Julia C. Mead | March 12, 1998

Two Pollock-Krasner Movies

Barbra Streisand has once again picked up the option to make a film based on "To a Violent Grave," Jeffrey Potter's oral biography of Jackson Pollock, the troubled and posthumously deified Abstract Expressionist painter.

Ms. Streisand's production company, Barwood Films, had held the option some years back in a partnership with Columbia Pictures and Robert DeNiro's Tribeca Productions but let it lapse two years ago. Barwood and Tribeca have now teamed up with Rocking Horse Productions, the independent company that held the option in the interim.

Pollock Research

Mr.
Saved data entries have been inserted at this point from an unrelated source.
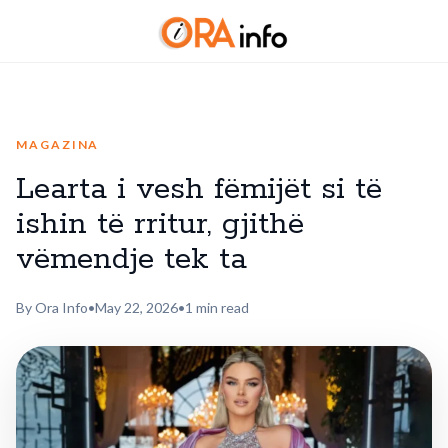
MAGAZINA
Learta i vesh fëmijët si të
ishin të rritur, gjithë
vëmendje tek ta
By Ora Info
•
May 22, 2026
•
1 min read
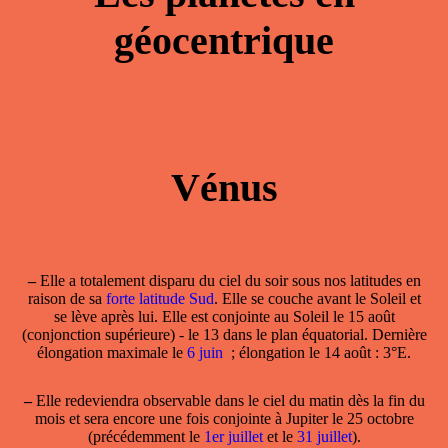
géocentrique
Vénus
–
Elle a totalement disparu du ciel du soir sous nos latitudes en
raison de sa
forte latitude Sud
. Elle se couche avant le Soleil et
se lève après lui. Elle est conjointe au Soleil le 15 août
(conjonction supérieure) - le 13 dans le plan équatorial. Dernière
élongation maximale le
6 juin
; élongation le 14 août : 3°E.
–
Elle redeviendra observable dans le ciel du matin dès la fin du
mois et sera encore une fois conjointe à Jupiter le 25 octobre
(précédemment le
1er juillet
et le
31 juillet
).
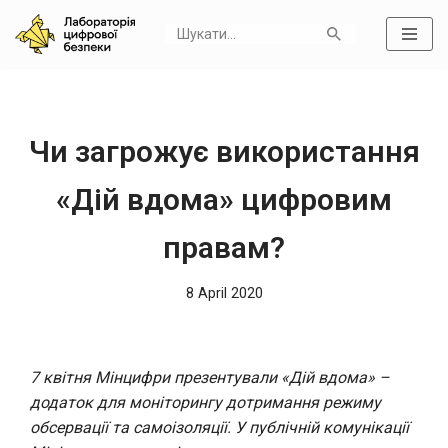
Skip
to
content
Чи загрожує використання
«Дій вдома» цифровим
правам?
8 April 2020
7 квітня Мінцифри презентували
«Дій вдома»
–
додаток для моніторингу дотримання режиму
обсервації та самоізоляції. У публічній комунікації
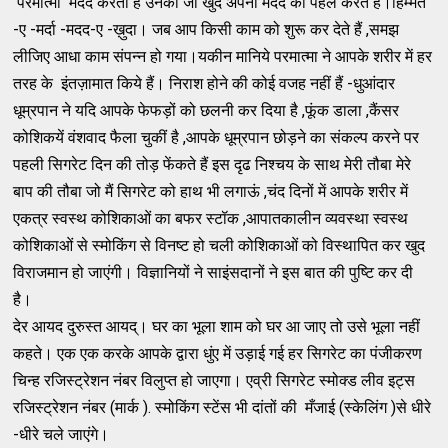
परमात्मा मदद करता है उनकी जो खुद अपनी मदद की पहल करते हैं।हिम्मत
-ए -मर्दा -मदद-ए -ख़ुदा। जब आप किसी काम को शुरू कर देते हैं ,समझ
लीजिए आधा काम संपन्न हो गया।यकीन मानिये परमात्मा ने आपके शरीर में हर
तरह के इंतज़ामात किये हैं। निराश होने की कोई वजह नहीं हैं -धुआंदार
धूम्रपान ने यदि आपके फेफड़ों को छलनी कर दिया है ,फूंक डाला ,कैंसर
कोशिकयें वंशवाद फैला चुकीं है ,आपके धूम्रपान छोड़ने का संकल्प करने पर
पहली सिगरेट दिन की तोड़ फेंकते हैं इस दृढ निश्चय के साथ मेरी तौबा मेरे
बाप की तौबा जो मैं सिगरेट को हाथ भी लगाऊं ,चंद दिनों में आपके शरीर में
एकत्र स्वस्थ कोशिकाओं का बफर स्टॉक ,आपातकालीन व्यवस्था स्वस्थ
कोशिकाओं से स्मोकिंग से विनष्ट हो चली कोशिकाओं को विस्थापित कर खुद
विराजमान हो जाएंगी। विज्ञानियों ने साइंसदानों ने इस बात की पुष्टि कर दी
है।
देर आयद दुरुस्त आयद्। घर का भूला शाम को घर आ जाए तो उसे भूला नहीं
कहते। एक एक करके आपके द्वारा धुंए में उड़ाई गई हर सिगरेट का पंजीकरण
चिन्ह रजिस्ट्रेशन नंबर विलुप्त हो जाएगा। एव्री सिगरेट स्मोक्ड लीव इट्स
रजिस्ट्रेशन नंबर (मार्क ). स्मोकिंग स्टेंस भी दांतों की मँजाई (स्केलिंग )से धीरे
-धीरे चले जाएंगे।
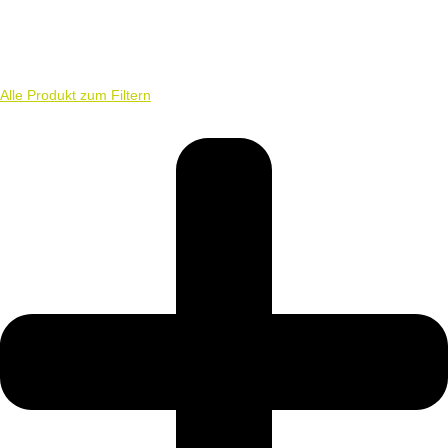
Alle Produkt zum Filtern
DeNiro's father, Robert Sr., was an Abstract Expressionist painter who had a house in Montauk and was part of the New York art community that included Mr. Pollock and his wife, Lee Krasner, also a painter. Mr. DeNiro reportedly remains interested in playing Mr. Pollock. Ms. Streisand is said to be eyeing the role of Ms. Krasner for herself.

"We love it. We'll never give up on it but right now nobody seems interested in doing a film about an artist," said Cis Corman, the Barwood president.

Don't tell Ed Harris that. For the last year or so, the star of "Apollo 13" and "Glengarry Glen Ross," who bears a slight resemblance to Mr. Pollock, has been researching the artist's life and work, telling The Star he was bent on playing the lead role in a film based on another biography, Steven Naifeh and Gregory White Smith's "An American Saga."

Backing In Place

Helen A. Harrison, executive director of the Pollock-Krasner House and Study Center in Springs, has been helping Mr. Harris track down documentary footage and other research tools.

Meanwhile, Ms. Harrison said the paint-splattered floor of Mr. Pollock's studio has been photographed from the ceiling, using a special camera that can take a single, undistorted shot of the 21-square-foot floor, for an upcoming retrospective at the Metropolitan Museum of Modern Art.

While Ms. Corman said the Barwood project is still in the earliest stage, courting potential investors, Mr. Harris already has backing for his film. Peter M. Brant, founder of the Bridgehampton Polo Club and chairman of Interview magazine, agreed to provide the financing. His Brant Allen Films did the same for Julian Schnabel's acclaimed film biography of the artist Jean-Michel Basquiat.

And, Frances McDormand, who won the Oscar for her performance in "Fargo," is said to be interested in starring opposite Mr. Harris.